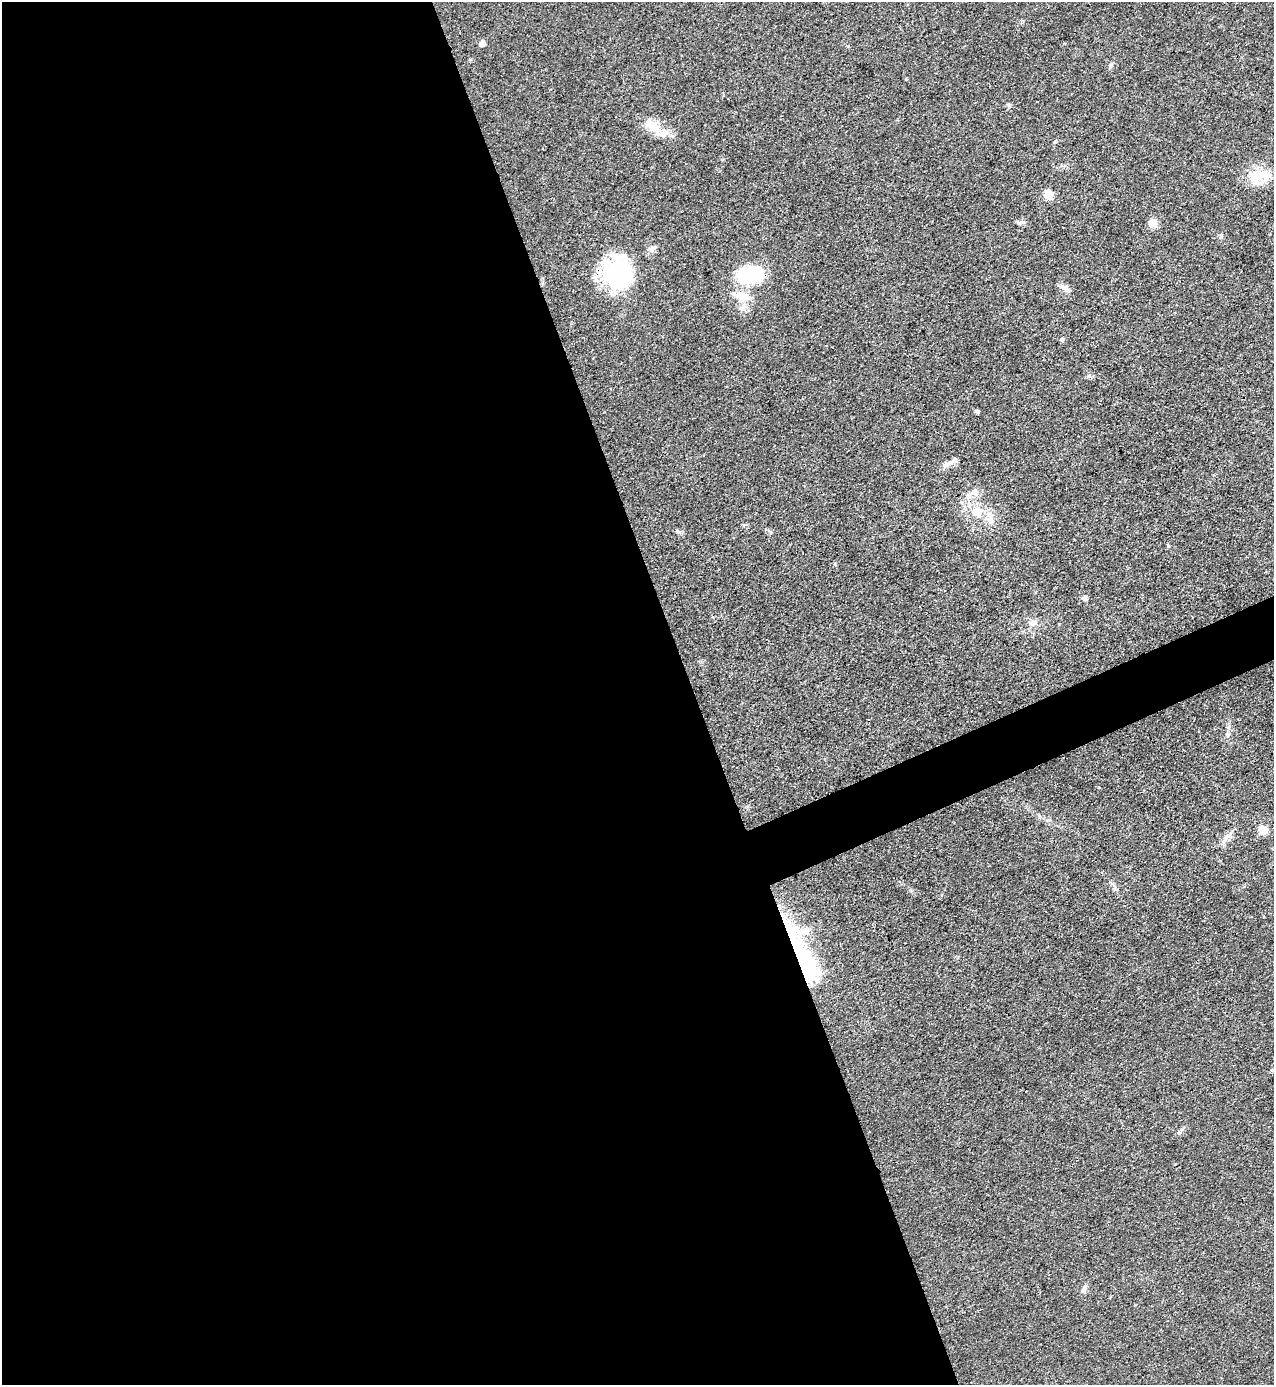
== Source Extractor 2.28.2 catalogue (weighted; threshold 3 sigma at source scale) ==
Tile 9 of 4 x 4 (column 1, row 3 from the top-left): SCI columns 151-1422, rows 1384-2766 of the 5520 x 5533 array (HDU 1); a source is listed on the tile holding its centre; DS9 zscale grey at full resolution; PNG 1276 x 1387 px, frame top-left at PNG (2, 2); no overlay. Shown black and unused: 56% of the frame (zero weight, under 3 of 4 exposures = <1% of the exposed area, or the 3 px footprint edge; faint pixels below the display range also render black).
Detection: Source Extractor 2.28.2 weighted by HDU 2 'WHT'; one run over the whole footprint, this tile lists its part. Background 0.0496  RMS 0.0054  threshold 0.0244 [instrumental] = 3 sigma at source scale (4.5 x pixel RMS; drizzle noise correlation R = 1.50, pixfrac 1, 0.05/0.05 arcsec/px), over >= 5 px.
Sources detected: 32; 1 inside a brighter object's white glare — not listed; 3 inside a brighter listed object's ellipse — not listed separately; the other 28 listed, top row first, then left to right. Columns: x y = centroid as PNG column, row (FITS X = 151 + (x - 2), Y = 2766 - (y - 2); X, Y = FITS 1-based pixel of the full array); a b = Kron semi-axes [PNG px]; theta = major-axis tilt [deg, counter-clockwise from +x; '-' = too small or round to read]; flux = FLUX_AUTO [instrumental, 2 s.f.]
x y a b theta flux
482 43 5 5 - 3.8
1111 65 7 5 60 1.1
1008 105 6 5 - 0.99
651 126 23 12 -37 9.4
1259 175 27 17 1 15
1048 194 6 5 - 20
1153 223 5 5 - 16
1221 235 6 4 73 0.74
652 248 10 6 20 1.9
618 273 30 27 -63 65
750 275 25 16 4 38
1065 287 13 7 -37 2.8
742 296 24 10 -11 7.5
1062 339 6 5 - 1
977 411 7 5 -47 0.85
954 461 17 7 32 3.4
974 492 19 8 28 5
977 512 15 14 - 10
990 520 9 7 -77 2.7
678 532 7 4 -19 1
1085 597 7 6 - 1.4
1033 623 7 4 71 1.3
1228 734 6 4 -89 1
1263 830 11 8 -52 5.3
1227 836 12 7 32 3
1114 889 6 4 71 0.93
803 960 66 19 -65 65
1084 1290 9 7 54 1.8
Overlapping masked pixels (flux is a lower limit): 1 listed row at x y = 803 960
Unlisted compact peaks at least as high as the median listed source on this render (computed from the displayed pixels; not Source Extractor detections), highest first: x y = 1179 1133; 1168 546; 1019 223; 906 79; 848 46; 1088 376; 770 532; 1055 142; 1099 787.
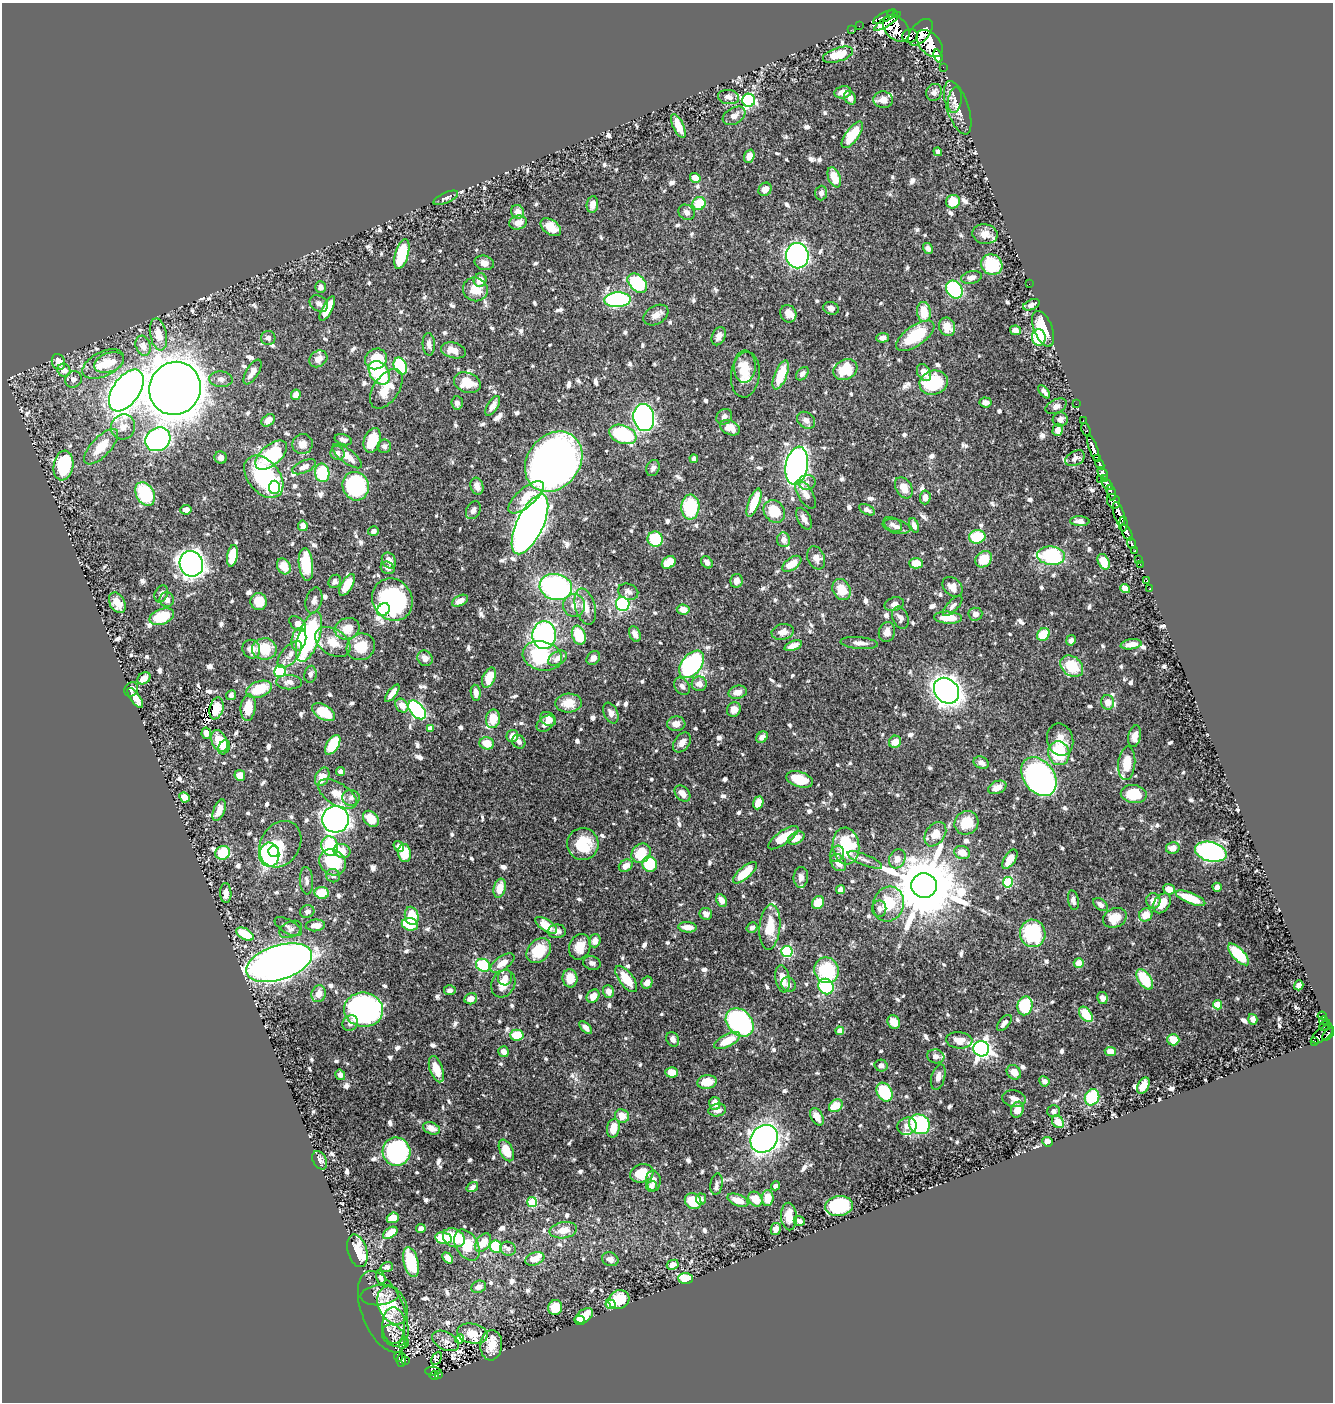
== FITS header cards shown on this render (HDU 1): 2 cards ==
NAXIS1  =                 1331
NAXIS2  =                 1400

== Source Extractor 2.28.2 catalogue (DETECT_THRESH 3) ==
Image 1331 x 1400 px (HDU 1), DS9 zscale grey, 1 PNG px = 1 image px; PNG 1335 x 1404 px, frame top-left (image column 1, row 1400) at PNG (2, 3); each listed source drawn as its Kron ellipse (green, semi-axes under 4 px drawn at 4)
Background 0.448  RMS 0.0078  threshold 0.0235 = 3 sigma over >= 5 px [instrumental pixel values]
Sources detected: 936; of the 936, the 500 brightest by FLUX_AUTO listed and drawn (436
○ ○ ○ ○
Report each line of the records that contains the word "Background".

EXERCISE SOLUTION
Detection: Source Extractor 2.28.2 weighted by HDU 2 'WHT'; one run over the whole footprint, this tile lists its part. Background 0.0496  RMS 0.0054  threshold 0.0244 [instrumental] = 3 sigma at source scale (4.5 x pixel RMS; drizzle noise correlation R = 1.50, pixfrac 1, 0.05/0.05 arcsec/px), over >= 5 px.
Background 0.448  RMS 0.0078  threshold 0.0235 = 3 sigma over >= 5 px [instrumental pixel values]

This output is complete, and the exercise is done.